Il est plus facile pour certaines organisations, mais il est généralement difficile. J’ai rencontré plusieurs responsables du gouvernement ici et nous leur avons fait comprendre qu’il faut faciliter la délivrance des visas pour que l’on puisse répondre aux besoins humanitaires, y compris pour les journalistes. Nous faisons notre plaidoyer au mieux pour que ce soit facilité et qu’on puisse avoir la visibilité nécessaire. Le Soudan fait face à l’une des situations les plus difficiles qu’il a connu depuis son indépendance en 1956. Nous espérons qu’ils vont rapidement pouvoir tourner la page, même si, malheureusement, les décideurs politiques ne le font pas.

Où en sont les discussions avec l’Égypte ? On sait qu’à un certain moment, ils n’ont accepté que les femmes et les enfants. Aujourd’hui, ils réclameraient des visas pour les réfugiés.

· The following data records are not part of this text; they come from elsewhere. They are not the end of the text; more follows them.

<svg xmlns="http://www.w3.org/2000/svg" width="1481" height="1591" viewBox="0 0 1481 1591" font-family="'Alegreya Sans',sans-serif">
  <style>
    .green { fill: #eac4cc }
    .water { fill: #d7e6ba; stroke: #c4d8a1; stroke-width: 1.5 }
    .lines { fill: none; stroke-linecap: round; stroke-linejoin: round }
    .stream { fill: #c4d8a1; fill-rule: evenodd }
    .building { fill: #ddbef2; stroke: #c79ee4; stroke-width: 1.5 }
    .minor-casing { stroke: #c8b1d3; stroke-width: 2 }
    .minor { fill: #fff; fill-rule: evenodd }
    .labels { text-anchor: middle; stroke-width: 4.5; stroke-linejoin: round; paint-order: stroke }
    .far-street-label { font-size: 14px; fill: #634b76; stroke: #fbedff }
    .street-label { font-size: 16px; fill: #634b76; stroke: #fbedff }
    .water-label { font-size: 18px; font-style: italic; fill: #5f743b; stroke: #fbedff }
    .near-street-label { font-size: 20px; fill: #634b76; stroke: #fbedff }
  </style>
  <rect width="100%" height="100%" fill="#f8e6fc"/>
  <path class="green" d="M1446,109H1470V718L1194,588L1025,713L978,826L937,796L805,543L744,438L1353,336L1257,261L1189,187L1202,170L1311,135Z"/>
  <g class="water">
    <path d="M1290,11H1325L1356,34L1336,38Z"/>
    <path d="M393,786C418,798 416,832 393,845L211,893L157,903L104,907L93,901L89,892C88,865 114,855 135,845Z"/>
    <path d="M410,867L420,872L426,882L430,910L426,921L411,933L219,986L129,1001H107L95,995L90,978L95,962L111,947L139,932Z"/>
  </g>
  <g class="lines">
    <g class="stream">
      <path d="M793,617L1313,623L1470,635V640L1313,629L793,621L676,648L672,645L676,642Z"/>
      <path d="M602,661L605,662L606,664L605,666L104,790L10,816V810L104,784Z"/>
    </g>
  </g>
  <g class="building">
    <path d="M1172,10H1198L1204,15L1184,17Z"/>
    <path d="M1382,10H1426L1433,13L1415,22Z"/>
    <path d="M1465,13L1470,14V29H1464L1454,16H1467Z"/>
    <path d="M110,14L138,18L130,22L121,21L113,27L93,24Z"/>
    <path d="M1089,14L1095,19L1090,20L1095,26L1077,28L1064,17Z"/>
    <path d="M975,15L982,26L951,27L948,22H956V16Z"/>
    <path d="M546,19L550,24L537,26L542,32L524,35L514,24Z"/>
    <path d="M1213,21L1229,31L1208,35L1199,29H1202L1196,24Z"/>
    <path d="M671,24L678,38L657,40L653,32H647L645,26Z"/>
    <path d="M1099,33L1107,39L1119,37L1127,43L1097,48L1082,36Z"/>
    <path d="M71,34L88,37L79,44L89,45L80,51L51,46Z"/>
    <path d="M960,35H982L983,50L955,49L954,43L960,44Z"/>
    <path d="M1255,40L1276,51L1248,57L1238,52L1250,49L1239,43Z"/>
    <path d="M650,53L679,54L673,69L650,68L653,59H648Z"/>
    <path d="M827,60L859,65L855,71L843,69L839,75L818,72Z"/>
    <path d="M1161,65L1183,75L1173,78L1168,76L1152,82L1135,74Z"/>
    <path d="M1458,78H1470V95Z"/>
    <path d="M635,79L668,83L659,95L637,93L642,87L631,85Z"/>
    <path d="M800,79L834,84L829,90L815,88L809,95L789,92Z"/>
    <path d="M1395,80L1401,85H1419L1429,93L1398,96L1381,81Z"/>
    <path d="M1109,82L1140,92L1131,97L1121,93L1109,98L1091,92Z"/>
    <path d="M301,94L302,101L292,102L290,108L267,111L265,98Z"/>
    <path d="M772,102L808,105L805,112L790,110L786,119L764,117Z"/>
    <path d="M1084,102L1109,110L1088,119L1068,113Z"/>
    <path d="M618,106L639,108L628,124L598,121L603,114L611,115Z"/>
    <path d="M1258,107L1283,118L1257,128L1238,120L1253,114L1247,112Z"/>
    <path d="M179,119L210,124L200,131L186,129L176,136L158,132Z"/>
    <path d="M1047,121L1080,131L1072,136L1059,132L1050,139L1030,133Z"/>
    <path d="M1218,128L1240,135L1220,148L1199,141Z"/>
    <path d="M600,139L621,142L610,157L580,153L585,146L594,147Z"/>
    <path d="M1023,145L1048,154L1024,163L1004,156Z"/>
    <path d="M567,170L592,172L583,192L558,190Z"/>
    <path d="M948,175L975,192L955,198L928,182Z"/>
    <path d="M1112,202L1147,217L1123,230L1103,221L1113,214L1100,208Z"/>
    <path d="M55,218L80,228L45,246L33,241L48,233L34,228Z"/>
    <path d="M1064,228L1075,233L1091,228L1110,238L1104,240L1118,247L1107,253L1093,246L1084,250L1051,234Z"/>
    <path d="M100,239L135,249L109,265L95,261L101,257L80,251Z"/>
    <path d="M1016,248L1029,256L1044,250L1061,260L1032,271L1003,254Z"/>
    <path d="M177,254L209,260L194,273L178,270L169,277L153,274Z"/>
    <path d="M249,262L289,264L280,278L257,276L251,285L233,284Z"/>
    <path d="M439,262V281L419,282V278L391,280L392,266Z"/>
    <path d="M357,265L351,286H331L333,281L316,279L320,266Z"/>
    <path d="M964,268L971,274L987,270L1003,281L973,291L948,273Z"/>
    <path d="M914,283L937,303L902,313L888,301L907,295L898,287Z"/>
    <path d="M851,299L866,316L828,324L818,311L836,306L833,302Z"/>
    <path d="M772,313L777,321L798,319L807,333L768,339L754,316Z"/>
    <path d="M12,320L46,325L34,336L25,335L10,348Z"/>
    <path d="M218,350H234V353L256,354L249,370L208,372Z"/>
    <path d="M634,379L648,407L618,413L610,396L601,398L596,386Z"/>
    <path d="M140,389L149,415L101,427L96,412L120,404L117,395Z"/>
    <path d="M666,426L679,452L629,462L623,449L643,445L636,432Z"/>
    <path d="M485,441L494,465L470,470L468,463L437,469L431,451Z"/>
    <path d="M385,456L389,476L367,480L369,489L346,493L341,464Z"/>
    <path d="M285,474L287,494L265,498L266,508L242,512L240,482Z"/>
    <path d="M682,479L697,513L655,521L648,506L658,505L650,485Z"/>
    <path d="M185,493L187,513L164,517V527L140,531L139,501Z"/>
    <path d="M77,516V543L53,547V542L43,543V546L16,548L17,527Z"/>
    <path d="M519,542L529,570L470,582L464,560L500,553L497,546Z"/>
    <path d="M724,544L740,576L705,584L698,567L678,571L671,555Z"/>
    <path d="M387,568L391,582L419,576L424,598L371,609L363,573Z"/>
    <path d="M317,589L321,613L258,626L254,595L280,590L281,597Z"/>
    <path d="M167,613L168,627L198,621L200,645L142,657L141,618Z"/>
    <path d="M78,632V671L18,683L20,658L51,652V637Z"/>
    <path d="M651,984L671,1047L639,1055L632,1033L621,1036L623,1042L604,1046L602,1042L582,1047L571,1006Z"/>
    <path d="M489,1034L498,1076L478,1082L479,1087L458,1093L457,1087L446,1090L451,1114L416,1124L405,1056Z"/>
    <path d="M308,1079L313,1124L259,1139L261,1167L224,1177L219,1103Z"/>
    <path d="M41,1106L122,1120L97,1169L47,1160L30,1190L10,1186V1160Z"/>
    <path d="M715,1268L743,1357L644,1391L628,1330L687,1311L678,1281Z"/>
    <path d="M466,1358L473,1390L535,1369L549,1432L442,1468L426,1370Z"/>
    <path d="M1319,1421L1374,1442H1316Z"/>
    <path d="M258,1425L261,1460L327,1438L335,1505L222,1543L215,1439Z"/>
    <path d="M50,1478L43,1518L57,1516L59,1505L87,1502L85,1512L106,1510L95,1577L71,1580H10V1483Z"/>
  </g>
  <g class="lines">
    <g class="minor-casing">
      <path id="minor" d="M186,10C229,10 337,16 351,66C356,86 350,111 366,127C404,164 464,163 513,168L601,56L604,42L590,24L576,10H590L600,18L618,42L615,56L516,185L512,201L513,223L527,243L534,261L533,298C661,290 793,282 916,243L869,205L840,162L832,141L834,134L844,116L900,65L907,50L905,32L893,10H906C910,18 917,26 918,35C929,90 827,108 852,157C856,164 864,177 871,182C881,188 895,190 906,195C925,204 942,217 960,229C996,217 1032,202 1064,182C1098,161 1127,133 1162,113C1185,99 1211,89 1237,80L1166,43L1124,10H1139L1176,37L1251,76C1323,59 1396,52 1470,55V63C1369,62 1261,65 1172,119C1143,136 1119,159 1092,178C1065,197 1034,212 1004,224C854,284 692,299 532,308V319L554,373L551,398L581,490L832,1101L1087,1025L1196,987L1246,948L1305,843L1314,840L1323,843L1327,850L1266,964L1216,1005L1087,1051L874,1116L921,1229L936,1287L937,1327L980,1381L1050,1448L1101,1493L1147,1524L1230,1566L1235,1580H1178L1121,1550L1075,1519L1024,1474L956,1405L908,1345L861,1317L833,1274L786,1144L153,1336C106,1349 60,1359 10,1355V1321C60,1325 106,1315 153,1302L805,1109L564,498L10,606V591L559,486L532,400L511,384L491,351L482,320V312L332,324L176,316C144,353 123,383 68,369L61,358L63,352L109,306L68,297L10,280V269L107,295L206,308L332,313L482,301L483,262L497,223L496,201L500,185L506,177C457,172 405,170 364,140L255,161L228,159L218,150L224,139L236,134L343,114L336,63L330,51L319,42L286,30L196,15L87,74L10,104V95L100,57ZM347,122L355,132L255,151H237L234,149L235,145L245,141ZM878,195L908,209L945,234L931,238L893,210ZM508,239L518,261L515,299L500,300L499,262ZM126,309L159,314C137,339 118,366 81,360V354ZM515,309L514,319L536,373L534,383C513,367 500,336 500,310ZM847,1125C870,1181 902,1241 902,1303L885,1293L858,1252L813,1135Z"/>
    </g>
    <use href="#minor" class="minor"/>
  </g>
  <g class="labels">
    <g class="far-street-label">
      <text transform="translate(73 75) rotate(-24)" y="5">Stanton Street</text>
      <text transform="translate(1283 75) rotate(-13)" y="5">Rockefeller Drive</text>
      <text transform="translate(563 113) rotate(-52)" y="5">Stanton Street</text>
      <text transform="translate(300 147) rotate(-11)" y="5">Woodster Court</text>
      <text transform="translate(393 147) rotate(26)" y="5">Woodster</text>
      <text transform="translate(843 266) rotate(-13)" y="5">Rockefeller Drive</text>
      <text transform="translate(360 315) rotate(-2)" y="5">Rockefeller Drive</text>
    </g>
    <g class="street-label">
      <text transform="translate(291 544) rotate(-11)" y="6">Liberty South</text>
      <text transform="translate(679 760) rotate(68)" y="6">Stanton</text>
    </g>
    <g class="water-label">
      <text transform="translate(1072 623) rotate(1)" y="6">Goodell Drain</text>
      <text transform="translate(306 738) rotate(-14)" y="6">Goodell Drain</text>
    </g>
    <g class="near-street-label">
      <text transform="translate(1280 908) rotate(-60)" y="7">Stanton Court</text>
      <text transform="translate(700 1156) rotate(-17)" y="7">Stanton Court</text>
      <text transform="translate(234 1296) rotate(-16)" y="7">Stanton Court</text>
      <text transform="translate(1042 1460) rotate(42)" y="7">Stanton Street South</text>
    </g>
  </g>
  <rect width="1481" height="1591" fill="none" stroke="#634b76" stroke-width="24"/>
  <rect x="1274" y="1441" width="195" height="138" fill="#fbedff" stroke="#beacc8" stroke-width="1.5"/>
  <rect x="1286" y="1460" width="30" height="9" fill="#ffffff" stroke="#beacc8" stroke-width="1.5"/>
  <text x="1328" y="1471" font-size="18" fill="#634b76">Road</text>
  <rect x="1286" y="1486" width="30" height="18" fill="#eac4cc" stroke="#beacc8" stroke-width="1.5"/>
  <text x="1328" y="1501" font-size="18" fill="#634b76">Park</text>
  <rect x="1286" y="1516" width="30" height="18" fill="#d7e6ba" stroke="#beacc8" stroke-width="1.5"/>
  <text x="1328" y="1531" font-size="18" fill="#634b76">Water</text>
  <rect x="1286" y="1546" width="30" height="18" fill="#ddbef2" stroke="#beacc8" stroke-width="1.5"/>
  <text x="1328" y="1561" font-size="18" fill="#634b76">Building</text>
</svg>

Êtes-vous en discussion avec eux pour régler ces problèmes ?

Absolument, nous sommes en contact avec les autorités égyptiennes. Le Haut-Commissaire, Filippo Grandi, était en Égypte. Nous sommes en contact et nous essayons de faire de notre mieux, parce que déjà l’Égypte reçoit cinq à six millions de Soudanais sur la base d’accords qui existaient déjà. L’Égypte a ouvert ses frontières pour recevoir les réfugiés jusque-là. Il y a eu des restrictions à certains moments, mais nous en appelons à ces autorités-là pour que la solidarité continue à l’égard de leurs frères et sœurs soudanais qui sont dans le besoin. En même temps que nous le faisons, nous augmentons notre présence du côté de Wadi Halfa, près de la frontière du côté du Soudan, pour que ceux qui peuvent être assistés à l’intérieur du Soudan le soient, et que ceux qui veulent traverser la frontière internationale puissent le faire. Mais une fois que les réfugiés soudanais arrivent en Égypte, leurs besoins ne sont pas remplis. Nous ne sommes financés qu’à hauteur de 31% de nos besoins. Donc le gouvernement égyptien demande tout de même qu’il y ait un plus grand soutien aux réfugiés qui ont déjà pu venir, et je crois que c’est vraiment ça l’esprit du pacte mondial pour les réfugiés, que l’Égypte continue d’ouvrir ses frontières, que nous puissions travailler avec eux, qu’il y ait un financement adéquat et comme ça, ça aide tout le monde, jusqu’à ce qu’il y ait une paix et que les réfugiés puissent repartir chez eux.

Vous allez vous rendre dans les jours qui viennent en Éthiopie. J’aimerais donc vous demander une réaction à ce rapport publié lundi par l’ONG Human Rights Watch, qui accuse les gardes-frontières saoudiens d’avoir tués des centaines de migrants éthiopiens, entre mars 2022 et juin 2023.

Nous sommes au courant de ce rapport. Nous sommes en train de nous informer davantage sur son contenu, et c’est quand même… Ce que nous entendons, ce qui est inscrit dans ce rapport-là, est absolument inconcevable.